Recent advances in our understanding of mast cell activation - or should it be mast cell mediator disorders?
Theoharides, Theoharis C, Tsilioni, Irene, Ren, Huali · Expert review of clinical immunology · 2019 · DOI
Quick Summary
Mast cells are immune cells in your body that release chemical messengers (mediators) in response to many different triggers—not just allergies. When these cells release too many mediators, they can cause widespread symptoms affecting multiple body systems, including the brain and nervous system. This review suggests that doctors should look for elevated levels of these chemical messengers to help diagnose and treat these conditions, rather than waiting for the traditional markers (like histamine and tryptase) that don't always show up.
Why It Matters
Many ME/CFS patients experience multi-system symptoms (neurological, immune, gastrointestinal) that overlap with mast cell mediator disease, yet remain undiagnosed under existing criteria.
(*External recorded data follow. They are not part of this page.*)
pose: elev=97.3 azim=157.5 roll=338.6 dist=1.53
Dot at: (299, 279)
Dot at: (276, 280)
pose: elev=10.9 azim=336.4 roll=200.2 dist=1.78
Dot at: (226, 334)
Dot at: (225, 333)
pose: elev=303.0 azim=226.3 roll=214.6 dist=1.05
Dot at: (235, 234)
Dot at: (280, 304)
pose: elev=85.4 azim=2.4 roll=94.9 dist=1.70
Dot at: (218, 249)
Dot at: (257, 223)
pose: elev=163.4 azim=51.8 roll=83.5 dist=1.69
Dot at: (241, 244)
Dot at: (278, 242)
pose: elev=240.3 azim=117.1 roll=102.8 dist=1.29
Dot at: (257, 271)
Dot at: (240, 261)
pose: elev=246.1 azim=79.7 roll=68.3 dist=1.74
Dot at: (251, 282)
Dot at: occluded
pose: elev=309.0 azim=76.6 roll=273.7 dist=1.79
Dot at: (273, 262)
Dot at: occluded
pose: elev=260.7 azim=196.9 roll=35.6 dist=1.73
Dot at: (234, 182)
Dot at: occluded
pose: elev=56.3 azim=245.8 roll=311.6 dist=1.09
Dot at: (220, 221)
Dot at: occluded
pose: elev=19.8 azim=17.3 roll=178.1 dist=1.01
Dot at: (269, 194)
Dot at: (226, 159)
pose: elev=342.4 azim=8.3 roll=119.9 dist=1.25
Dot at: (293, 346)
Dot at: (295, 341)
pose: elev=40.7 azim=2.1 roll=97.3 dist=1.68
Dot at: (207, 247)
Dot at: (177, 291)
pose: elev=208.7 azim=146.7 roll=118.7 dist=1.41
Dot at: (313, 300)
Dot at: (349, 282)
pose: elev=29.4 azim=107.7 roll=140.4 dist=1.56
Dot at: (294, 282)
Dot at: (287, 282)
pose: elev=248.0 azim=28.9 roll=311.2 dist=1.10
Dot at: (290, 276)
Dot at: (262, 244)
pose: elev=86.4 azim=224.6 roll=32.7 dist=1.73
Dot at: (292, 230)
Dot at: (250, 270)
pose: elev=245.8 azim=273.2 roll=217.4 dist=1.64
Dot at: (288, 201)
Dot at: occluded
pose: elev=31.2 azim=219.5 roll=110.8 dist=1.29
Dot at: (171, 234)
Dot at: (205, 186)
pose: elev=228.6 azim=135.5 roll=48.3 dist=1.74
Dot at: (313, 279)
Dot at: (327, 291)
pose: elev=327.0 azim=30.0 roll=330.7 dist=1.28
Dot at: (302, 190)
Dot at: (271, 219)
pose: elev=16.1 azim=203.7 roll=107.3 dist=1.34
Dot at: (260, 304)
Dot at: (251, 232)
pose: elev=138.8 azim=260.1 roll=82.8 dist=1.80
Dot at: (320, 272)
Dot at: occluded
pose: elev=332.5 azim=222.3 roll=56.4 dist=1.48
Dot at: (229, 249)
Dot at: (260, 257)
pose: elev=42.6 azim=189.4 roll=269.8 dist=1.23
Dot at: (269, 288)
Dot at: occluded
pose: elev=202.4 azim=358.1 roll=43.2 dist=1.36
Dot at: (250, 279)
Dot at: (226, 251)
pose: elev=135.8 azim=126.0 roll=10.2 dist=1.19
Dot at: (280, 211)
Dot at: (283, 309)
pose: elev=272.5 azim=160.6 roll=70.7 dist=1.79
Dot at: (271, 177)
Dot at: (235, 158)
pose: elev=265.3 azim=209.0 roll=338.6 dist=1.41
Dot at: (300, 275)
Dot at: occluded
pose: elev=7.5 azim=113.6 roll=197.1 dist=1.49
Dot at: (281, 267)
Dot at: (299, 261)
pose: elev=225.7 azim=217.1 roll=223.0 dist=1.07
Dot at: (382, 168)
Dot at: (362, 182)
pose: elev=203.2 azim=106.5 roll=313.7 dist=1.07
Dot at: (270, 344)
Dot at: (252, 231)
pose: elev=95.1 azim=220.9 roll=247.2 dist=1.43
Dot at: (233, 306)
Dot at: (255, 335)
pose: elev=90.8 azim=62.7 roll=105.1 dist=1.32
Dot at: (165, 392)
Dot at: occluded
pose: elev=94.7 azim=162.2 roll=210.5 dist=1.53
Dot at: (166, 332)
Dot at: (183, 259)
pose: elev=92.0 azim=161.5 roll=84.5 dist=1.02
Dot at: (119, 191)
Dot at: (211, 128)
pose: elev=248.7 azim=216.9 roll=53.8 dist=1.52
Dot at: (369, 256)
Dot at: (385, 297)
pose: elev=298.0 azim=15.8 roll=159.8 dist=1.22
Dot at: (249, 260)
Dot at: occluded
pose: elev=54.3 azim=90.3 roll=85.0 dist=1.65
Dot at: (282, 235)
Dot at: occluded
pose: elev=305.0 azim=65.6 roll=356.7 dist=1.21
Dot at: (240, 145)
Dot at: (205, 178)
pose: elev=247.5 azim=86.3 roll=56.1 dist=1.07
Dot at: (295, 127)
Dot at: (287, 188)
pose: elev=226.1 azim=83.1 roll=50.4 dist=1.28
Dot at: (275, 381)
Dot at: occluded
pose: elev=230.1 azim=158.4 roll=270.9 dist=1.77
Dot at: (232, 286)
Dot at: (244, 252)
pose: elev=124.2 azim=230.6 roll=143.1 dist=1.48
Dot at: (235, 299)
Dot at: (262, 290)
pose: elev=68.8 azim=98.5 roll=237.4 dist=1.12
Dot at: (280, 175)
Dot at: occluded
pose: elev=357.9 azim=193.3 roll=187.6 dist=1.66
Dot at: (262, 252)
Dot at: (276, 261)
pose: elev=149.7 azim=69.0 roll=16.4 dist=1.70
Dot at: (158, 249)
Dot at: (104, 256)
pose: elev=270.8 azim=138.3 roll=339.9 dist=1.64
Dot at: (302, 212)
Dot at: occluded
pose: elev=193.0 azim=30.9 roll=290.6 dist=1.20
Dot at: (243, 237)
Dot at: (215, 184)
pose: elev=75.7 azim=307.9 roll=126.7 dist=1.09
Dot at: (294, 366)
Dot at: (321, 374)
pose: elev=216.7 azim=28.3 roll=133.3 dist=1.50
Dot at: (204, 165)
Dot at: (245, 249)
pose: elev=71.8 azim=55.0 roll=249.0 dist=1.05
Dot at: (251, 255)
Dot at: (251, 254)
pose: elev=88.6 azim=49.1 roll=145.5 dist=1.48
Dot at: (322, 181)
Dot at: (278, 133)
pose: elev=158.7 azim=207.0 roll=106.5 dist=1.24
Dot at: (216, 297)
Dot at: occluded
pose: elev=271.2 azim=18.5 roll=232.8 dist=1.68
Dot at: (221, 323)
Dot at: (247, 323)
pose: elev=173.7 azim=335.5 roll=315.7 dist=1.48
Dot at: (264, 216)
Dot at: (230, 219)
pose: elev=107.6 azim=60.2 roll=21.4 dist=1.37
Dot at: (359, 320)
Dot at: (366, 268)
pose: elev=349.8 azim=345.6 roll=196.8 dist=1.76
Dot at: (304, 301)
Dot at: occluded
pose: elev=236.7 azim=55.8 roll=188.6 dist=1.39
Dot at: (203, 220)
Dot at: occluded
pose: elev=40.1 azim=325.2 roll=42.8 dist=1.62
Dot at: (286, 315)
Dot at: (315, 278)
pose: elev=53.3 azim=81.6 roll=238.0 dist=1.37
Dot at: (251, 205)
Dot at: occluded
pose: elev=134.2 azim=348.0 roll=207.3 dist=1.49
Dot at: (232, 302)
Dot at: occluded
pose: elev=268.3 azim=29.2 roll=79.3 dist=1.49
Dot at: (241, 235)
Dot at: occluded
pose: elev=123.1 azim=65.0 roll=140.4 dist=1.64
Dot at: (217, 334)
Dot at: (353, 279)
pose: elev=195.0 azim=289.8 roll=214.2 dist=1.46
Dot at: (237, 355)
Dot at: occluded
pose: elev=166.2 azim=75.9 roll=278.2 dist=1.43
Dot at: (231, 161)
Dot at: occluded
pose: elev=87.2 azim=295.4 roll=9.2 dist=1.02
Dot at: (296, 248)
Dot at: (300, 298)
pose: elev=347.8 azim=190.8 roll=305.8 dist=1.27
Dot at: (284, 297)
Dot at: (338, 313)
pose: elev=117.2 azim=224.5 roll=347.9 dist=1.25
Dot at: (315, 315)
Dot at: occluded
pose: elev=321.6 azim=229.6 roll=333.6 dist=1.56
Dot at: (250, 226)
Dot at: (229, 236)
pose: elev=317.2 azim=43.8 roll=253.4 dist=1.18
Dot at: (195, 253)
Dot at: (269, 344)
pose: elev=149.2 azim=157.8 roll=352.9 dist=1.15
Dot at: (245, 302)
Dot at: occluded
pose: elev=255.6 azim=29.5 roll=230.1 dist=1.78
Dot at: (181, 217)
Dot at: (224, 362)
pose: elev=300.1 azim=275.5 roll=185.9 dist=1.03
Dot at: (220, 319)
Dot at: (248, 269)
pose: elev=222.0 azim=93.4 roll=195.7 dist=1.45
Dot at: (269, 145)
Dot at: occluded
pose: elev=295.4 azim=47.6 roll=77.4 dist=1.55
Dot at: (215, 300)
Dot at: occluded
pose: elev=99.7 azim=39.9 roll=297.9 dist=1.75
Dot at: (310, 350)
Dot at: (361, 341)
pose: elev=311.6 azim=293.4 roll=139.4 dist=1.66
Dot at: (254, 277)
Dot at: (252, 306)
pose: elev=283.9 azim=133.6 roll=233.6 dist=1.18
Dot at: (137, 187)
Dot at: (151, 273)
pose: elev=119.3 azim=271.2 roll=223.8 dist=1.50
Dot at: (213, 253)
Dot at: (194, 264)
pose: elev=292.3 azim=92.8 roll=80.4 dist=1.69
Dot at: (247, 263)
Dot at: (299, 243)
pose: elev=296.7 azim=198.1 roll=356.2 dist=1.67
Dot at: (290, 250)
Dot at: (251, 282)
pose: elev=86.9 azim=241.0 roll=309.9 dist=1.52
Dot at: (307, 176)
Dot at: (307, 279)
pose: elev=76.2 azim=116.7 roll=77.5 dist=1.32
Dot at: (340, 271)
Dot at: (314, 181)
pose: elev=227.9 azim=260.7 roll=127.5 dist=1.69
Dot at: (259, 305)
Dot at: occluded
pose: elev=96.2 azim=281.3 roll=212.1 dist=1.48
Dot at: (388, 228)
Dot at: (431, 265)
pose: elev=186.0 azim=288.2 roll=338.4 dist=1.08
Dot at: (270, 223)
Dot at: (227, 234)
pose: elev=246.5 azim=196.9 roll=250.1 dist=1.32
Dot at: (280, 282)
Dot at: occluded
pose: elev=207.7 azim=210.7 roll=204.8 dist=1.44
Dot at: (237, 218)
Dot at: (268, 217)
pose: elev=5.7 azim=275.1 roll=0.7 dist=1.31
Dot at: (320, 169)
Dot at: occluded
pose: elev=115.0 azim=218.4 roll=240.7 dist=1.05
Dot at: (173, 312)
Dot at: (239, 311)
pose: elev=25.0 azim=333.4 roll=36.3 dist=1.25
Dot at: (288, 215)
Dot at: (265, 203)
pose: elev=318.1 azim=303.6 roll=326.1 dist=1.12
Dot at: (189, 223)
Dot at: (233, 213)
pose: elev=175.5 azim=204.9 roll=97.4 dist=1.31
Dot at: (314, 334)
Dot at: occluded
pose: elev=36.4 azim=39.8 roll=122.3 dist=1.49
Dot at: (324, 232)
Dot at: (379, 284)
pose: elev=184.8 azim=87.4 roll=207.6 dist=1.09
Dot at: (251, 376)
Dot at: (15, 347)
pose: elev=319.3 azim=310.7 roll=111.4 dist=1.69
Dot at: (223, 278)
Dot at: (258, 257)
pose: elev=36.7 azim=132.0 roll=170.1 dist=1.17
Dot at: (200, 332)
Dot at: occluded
This framework may help clinicians recognize and validate mast cell dysfunction as a potential mechanism in ME/CFS and guide development of targeted treatments beyond antihistamines. Expanding diagnostic criteria to include neuropsychiatric symptoms and diverse mediator profiles could improve identification and management of ME/CFS patients with underlying mast cell pathology.
Observed Findings
Mast cells release multiple mediators in response to immune, drug, environmental, food, infectious, and stress triggers, often without elevation of traditional markers (histamine and tryptase)
Multiple organ system involvement (brain, gastrointestinal, immune) occurs in patients with mast cell-mediated disease
Neuropsychiatric symptoms (including brain fog and autism-related features) are associated with mast cell mediator release
Diverse mast cell mediators (IL-6, IL-31, IL-37) are elevated in affected patients and contribute to multi-system inflammation
Inferred Conclusions
The current diagnostic framework for mast cell activation syndrome is too restrictive and excludes patients with significant mast cell mediator burden
Mast cell mediator disorders (MCMD) should be diagnosed by measuring multiple mediators rather than relying solely on tryptase or histamine
Neuropsychiatric and neurological symptoms should be recognized as legitimate manifestations of mast cell mediator disease
Future treatments should target the release of specific mast cell mediators rather than relying solely on antihistamine therapy
Remaining Questions
Which mast cell mediator profiles best predict clinical outcomes and treatment response in MCMD and ME/CFS populations?
What This Study Does Not Prove
This review does not directly demonstrate that mast cell mediator disorders are a primary cause of ME/CFS, nor does it establish causation between specific mediators and individual symptoms. The proposed MCMD diagnostic criteria have not yet been prospectively validated in clinical trials, and the study does not compare prevalence of mast cell mediators in ME/CFS populations versus healthy controls. The literature-based methodology cannot establish which mediator panels are most clinically relevant for diagnosis or prognosis.
How do validated diagnostic cutoffs for serum and urine mast cell mediators compare across populations, and what is the optimal testing methodology?
Which triggers (immune, infectious, environmental, stress) are most relevant to ME/CFS pathogenesis, and can they be used for personalized treatment strategies?
Do mast cell mediator levels correlate with symptom severity and functional impairment in ME/CFS, and can biomarker-guided therapy improve outcomes?